Technology has always found its greatest consumer in a nation's war and defense efforts. Since the last attempts at a "Star Wars" defense system, has technology changed considerably enough to make the latest Missile Defense initiatives more successful? Can such an application of science be successful? Is a militarized space inevitable, necessary or impossible?

Read Debates, a new Web-only feature culled from Readers' Opinions, published every Thursday.


Earliest Messages Previous Messages Recent Messages Outline (13869 previous messages)

gisterme - 03:15am Sep 23, 2003 EST (# 13870 of 13875)

The way to do that would be for the industrialized nations to build their own plants first (because they could afford to capitalize them) and once that intial capitalization was covered, the extra profit could be dedicated to building plants in other places that can't otherwise afford them. That would be a sort of backdoor way of redistributing wealth over time without making any impact to the cost of living that folks are already used to. Why not just let KAEP pay for itself as it goes? The more geo plants that came on line, the more money that would become available for other plants and parts of the KAEP infrastructure. It would also provide a built-in "as you go" assurance that the system was actually working and profitable. If it weren't then why continue?

"...Explain the motivation of a megalomaniac in thermodynamic terms? I think I have done that in terms of the Human Laser concept..."

Well, the human laser concept, slick as it is, only (hypothetically) explains a mechanism to accomplsh something for better or for worse. Not the motivation that brings it into existance.

"...Lincoln and FDR?..."

Lincon's problem was how to preserve the Union. In my view, the Gettysburg address was certainly the single greatest speech made by any US president and arguably the greatest speech made in history. However, it was directed toward preserving the Union of the United States and not the world. Certainly we can now extrapolate the high ideals expressed there to bigger things but I sincerely doubt that that's what Lincoln had in mind.

FDR's problem was how to recover from a crashed economy while the US was enduring the worst drought in its history. By the beginning of WWII, the drought was taking care of itself and the patriotically supercharged near-volunteerism that lead to the spectacular efficiency and growth of US industry during WWII along with fantastic market opportunities subsequent to the war took care of the economic part.

Those aren't selective rationalizatons. They're historical facts.
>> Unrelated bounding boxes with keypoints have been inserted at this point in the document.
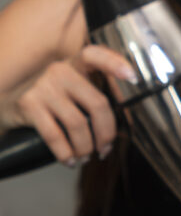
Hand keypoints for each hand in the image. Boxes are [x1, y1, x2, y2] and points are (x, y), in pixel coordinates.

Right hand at [12, 46, 136, 165]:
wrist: (3, 105)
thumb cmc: (42, 100)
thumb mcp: (64, 87)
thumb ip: (87, 95)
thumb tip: (117, 126)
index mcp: (72, 64)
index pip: (95, 55)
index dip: (115, 63)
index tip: (133, 77)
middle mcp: (58, 71)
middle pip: (97, 103)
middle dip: (106, 132)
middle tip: (105, 148)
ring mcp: (43, 87)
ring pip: (78, 124)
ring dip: (86, 147)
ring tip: (86, 156)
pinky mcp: (29, 105)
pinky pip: (56, 136)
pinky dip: (66, 153)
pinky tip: (70, 160)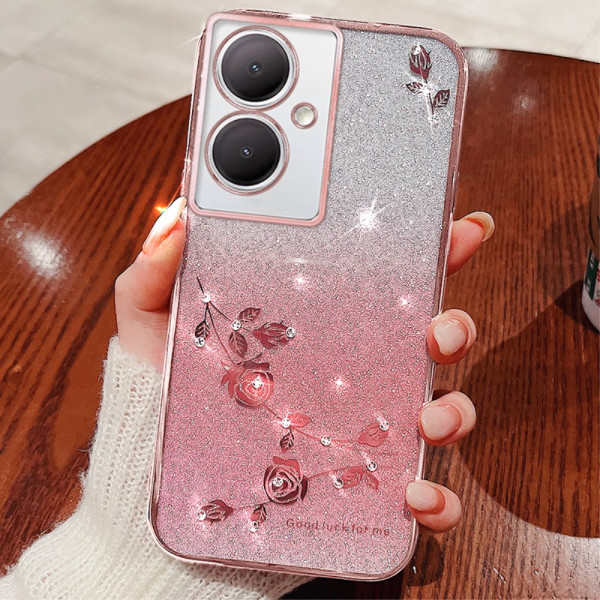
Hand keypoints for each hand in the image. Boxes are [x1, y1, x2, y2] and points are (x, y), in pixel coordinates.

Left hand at [115, 198, 493, 533]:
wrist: (157, 490)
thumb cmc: (162, 402)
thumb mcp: (152, 329)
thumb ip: (156, 273)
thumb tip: (181, 216)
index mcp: (317, 328)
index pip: (385, 283)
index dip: (429, 252)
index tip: (459, 228)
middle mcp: (351, 374)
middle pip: (428, 342)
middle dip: (455, 327)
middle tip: (438, 330)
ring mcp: (361, 430)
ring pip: (440, 411)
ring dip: (454, 412)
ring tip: (426, 419)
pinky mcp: (362, 489)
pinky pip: (421, 494)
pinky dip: (436, 497)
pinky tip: (415, 494)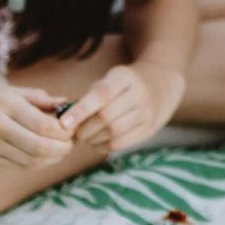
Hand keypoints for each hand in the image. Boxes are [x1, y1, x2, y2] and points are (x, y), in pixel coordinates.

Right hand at [0, 83, 75, 171]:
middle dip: (63, 147)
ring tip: (60, 149)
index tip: (71, 126)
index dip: (64, 130)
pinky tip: (42, 156)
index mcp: (2, 104)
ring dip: (53, 158)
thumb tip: (63, 103)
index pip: (44, 124)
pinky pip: (18, 167)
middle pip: (42, 146)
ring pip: (32, 161)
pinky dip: (36, 164)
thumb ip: (33, 97)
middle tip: (71, 142)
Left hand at [56, 61, 185, 158]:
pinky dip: (103, 146)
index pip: (101, 94)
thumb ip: (90, 97)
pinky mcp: (149, 129)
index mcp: (124, 77)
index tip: (64, 123)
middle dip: (84, 129)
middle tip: (74, 132)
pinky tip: (97, 142)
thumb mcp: (110, 79)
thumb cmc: (124, 84)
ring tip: (85, 137)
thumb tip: (66, 120)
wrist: (161, 84)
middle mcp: (139, 94)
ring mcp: (147, 113)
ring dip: (93, 139)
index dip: (81, 110)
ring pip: (113, 133)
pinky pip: (121, 143)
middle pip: (106, 117)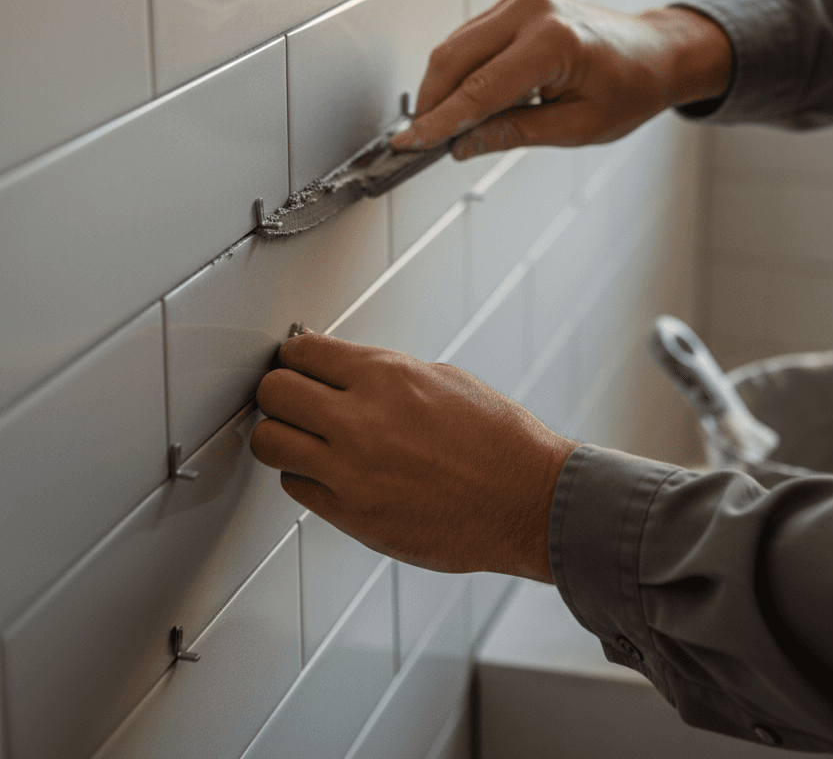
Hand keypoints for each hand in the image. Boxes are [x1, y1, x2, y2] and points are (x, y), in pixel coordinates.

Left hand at [251, 332, 579, 581]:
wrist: (527, 500)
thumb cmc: (498, 439)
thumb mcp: (444, 379)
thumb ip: (383, 374)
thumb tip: (340, 369)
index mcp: (385, 376)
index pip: (301, 352)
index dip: (295, 355)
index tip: (298, 363)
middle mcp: (359, 421)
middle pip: (273, 393)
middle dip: (281, 392)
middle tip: (295, 398)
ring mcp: (351, 472)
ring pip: (270, 443)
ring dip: (284, 436)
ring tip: (306, 437)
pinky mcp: (352, 515)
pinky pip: (296, 488)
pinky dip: (307, 476)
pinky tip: (333, 471)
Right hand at [391, 0, 731, 159]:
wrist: (654, 54)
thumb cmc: (630, 88)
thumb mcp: (576, 127)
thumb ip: (514, 133)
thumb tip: (463, 144)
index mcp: (554, 42)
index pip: (479, 89)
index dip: (441, 121)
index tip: (411, 144)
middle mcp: (532, 11)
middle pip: (454, 59)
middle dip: (432, 103)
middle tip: (422, 140)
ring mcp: (521, 1)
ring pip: (455, 46)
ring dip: (442, 87)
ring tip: (446, 126)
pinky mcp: (514, 4)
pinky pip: (471, 39)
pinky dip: (460, 71)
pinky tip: (467, 101)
I regret making the little "playing field" picture because it's not really appropriate to the nature of this discussion. We're both wanting to see the same goal reached. The picture just doesn't fit that idea. If the questions I ask seem adversarial to you then just think of me as the devil's advocate. Certainly much harder questions from folks a lot smarter than me will have to be answered before something like your vision of KAEP will ever come to pass.

I think the financing suggestion above is an improvement over asking sovereign nations to dedicate a percentage of their GDP to some international slush fund. Too much of that money would wind up creating a new bureaucracy and covering its overhead...not to mention the endless bickering (pissing contests) that would likely result from sovereignty issues. No doubt France would feel that it had the divine right to run the whole show. :-)

I think that given the proper directives, grants and incentives, private energy firms in the industrialized nations could develop the know-how to build the powerplants, thermo-electric fabric, engineered wetlands and other KAEP features. I also think that they could do the job directly with financing sourced as suggested above under appropriate govenmental oversight. Existing governments could cooperate by treaty. That shouldn't restrain free market competition and would therefore asssure the best "bang" for the buck. Not only could that approach break that "nexus" of fossil fuel dependency but it could do so without much negative impact to the existing labor force in that industry.

That's because the transition from fossil fuel dependency to alternative energy sources would happen over say a generation or so. The fossil fuel industry would slowly decline as the KAEP replacement came on line. There would be time for people to retire and leave the

gisterme - 03:17am Sep 23, 2003 EST (# 13871 of 13875)

That's because the transition from fossil fuel dependency to alternative energy sources would happen over say a generation or so. The fossil fuel industry would slowly decline as the KAEP replacement came on line. There would be time for people to retire and leave the oil industry by normal attrition. Their jobs just wouldn't be replaced. Instead, other KAEP-related jobs would become available for the next generation.

That would work for me.

gisterme - 03:17am Sep 23, 2003 EST (# 13872 of 13875)

Sorry about the botched "continuation" effort. 'Clicked the wrong button. :-)

gisterme - 03:25am Sep 23, 2003 EST (# 13873 of 13875)

Rshow -

I'm sincerly sorry to hear about your family's loss.